(Dataset items)
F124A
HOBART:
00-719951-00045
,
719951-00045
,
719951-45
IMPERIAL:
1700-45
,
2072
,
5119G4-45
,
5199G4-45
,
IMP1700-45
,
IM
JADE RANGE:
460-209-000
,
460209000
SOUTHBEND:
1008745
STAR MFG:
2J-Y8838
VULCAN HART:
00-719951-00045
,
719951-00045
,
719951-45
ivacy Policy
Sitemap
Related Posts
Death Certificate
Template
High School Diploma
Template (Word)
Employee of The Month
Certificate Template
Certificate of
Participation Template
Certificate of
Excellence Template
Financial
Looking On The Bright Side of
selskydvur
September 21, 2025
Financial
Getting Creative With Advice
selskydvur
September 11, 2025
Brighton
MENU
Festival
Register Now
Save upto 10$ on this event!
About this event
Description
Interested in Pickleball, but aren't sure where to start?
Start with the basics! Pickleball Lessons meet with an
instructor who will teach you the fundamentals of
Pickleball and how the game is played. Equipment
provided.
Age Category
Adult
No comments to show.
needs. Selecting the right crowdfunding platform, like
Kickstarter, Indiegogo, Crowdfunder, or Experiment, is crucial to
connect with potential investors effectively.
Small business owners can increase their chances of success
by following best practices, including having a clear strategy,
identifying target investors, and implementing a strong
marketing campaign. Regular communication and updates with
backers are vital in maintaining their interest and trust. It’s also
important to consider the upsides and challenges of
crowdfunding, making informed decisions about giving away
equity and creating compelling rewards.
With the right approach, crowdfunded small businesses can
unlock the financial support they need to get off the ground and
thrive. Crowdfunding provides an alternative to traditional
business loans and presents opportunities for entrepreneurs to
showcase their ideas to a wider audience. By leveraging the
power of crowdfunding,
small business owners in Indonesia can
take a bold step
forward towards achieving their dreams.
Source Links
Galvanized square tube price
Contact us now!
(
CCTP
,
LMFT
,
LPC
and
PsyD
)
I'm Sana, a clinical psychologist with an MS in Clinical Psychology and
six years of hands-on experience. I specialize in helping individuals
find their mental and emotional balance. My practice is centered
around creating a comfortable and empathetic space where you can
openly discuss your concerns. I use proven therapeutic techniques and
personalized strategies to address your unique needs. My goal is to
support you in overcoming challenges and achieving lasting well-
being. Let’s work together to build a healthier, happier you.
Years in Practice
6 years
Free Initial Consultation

▸ **About this task**
The records are to be repeated in full, exactly as they stand.

▸ **Answer**
F124A
HOBART:
00-719951-00045
,
719951-00045
,
719951-45
IMPERIAL:
1700-45
,
2072
,
5119G4-45
,
5199G4-45
,
IMP1700-45
,
IM
JADE RANGE:
460-209-000
,
460209000
SOUTHBEND:
1008745
STAR MFG:
2J-Y8838
VULCAN HART:
00-719951-00045
,
719951-00045
,
719951-45
ivacy Policy
Sitemap
Related Posts
Death Certificate
Template
High School Diploma
Template (Word)
Employee of The Month
Certificate Template
Certificate of
Participation Template
Certificate of
Excellence Template
Financial
Looking On The Bright Side of
selskydvur
September 21, 2025
Financial
Getting Creative With Advice
selskydvur
September 11, 2025
Brighton
MENU
Festival
Register Now
Save upto 10$ on this event!
About this event
Description
Interested in Pickleball, but aren't sure where to start?
Start with the basics! Pickleball Lessons meet with an
instructor who will teach you the fundamentals of
Pickleball and how the game is played. Equipment
provided.
Age Category
Adult
No comments to show.
needs. Selecting the right crowdfunding platform, like
Kickstarter, Indiegogo, Crowdfunder, or Experiment, is crucial to
connect with potential investors effectively.
Small business owners can increase their chances of success
by following best practices, including having a clear strategy,
identifying target investors, and implementing a strong
marketing campaign. Regular communication and updates with
backers are vital in maintaining their interest and trust. It’s also
important to consider the upsides and challenges of
crowdfunding, making informed decisions about giving away
equity and creating compelling rewards.
With the right approach, crowdfunded small businesses can
unlock the financial support they need to get off the ground and
thrive. Crowdfunding provides an alternative to traditional
business loans and presents opportunities for entrepreneurs to
showcase their ideas to a wider audience. By leveraging the
power of crowdfunding,
small business owners in Indonesia can
take a bold step
forward towards achieving their dreams.
Source Links
Galvanized square tube price
Contact us now!
(
CCTP
,
LMFT
,
LPC
and
PsyD
)
I'm Sana, a clinical psychologist with an MS in Clinical Psychology and
six years of hands-on experience. I specialize in helping individuals
find their mental and emotional balance. My practice is centered
around creating a comfortable and empathetic space where you can
openly discuss your concerns. I use proven therapeutic techniques and
personalized strategies to address your unique needs. My goal is to
support you in overcoming challenges and achieving lasting well-
being. Let’s work together to build a healthier, happier you.
Years in Practice
6 years
Free Initial Consultation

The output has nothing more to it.